Does that pay anything?

If you’ve ever created anything: a painting, a birdhouse, a soapstone sculpture, you eventually get asked, “Where are you going with this? Is there money in that?” This is where creativity hits conventional logic. The fit is tricky.

A lot of time and energy and money are poured into creative endeavors. There’s a payoff, but a monetary one isn’t first on the list. It can’t be. There are too many hits and misses, practice runs and false starts before whatever it is you’re doing becomes something. I have two half-finished manuscripts, that will never see the light of day, sitting in my laptop to attest to that.

Why bother?

Creating is not a straight line process. It doesn’t follow a protocol. Even creatives who have a habit and who are disciplined, who show up at the same time and place every day to pursue their craft can’t tell you exactly how the process works. You just do your ritual and the rest takes care of itself.

And for whom are you creating? Is it someone or something ‘out there’? Fans, followers, money, fame. Or is it, foremost, indulging that happy little five-year old inside of you. You know, the one with the finger paint up to the elbows, driving the whole shebang?

Certainly, I still get those moments of doubt. The Is it all worth it? Why do I bother? moments when practical reality says creating is a waste of time. Where logic lays claim as the only reality and defines creative reality as a created reality in which you are fooling yourself with a pipe dream and you need to ‘get real’? Which real is that?

In practical reality we like to measure everything. It’s the only way to compare and see what’s working. Measuring means numbers. Money is numbers. Creativity has its own measure that has nothing to do with numbers. It doesn’t mean it’s a dream world. You don’t have to wake up and leave. You don’t have to choose. They aren’t mutually exclusive. I’ve tried and I can’t. But beware, fear loves this angle. By the way, fear is your ego, again. It’s the old ego-soul struggle. It wants you to close as many doors as possible. The more closed doors the safer life is. No more wasting time, says your ego, parading as your wise self. No more goofing. Stop investing, stop hurting yourself. You’ll just be disappointed eventually.

The Pattern of Fear

I’ve told myself so many times how stupid I was and that I lived in a fantasy world. “Stop goofing.” was one of my ego’s favorites. Along with “Do you think anyone else wasted their time like this, imagining something is going to come of it?” and of course “People don’t do this at your age.” Your ego is smart, I’ll say it again. Because it’s you! The inner five-year old is miserable. But Ego has me fooled, so I tell her to grow up. “This isn’t the real world. We have to stop pretending we’re doing something. This isn’t going anywhere.”

Eventually, I started to see a pattern and therefore started reading a lot about intuition and how to recognize it.

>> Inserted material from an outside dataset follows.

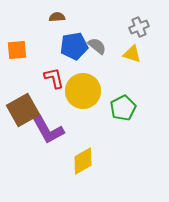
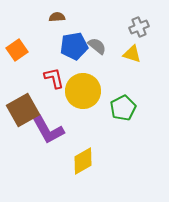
orange square: rotated 30 degrees counterclockwise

Because they’re all different voices. I realize my count is up to three here, and although that may sound strange to say the least, I’m sure I’m not alone. Finally, as cliché as it may sound, I accepted the creative me. I write, I paint. I enjoy the process and the learning as much as the result. In the end, my inner five year old stops pouting and dragging her feet. So can we just leave it at that?

Above is a detail of one of my paintings. Why that image? First, the blog definitely needed some color, as winter drags on and coronavirus has us all worried. Also because it’s what I like to do and I’m not worried about how it looks or makes me look anymore. I like to paint. Almost as much as I like to write. It makes me happy. And that’s reason enough.

Lastly, on a side note, one of the absolute best books on fear and the ego is Marianne Williamson’s Return to Love. Fear will make you do so many things, and all of them will, ultimately, make you unhappy.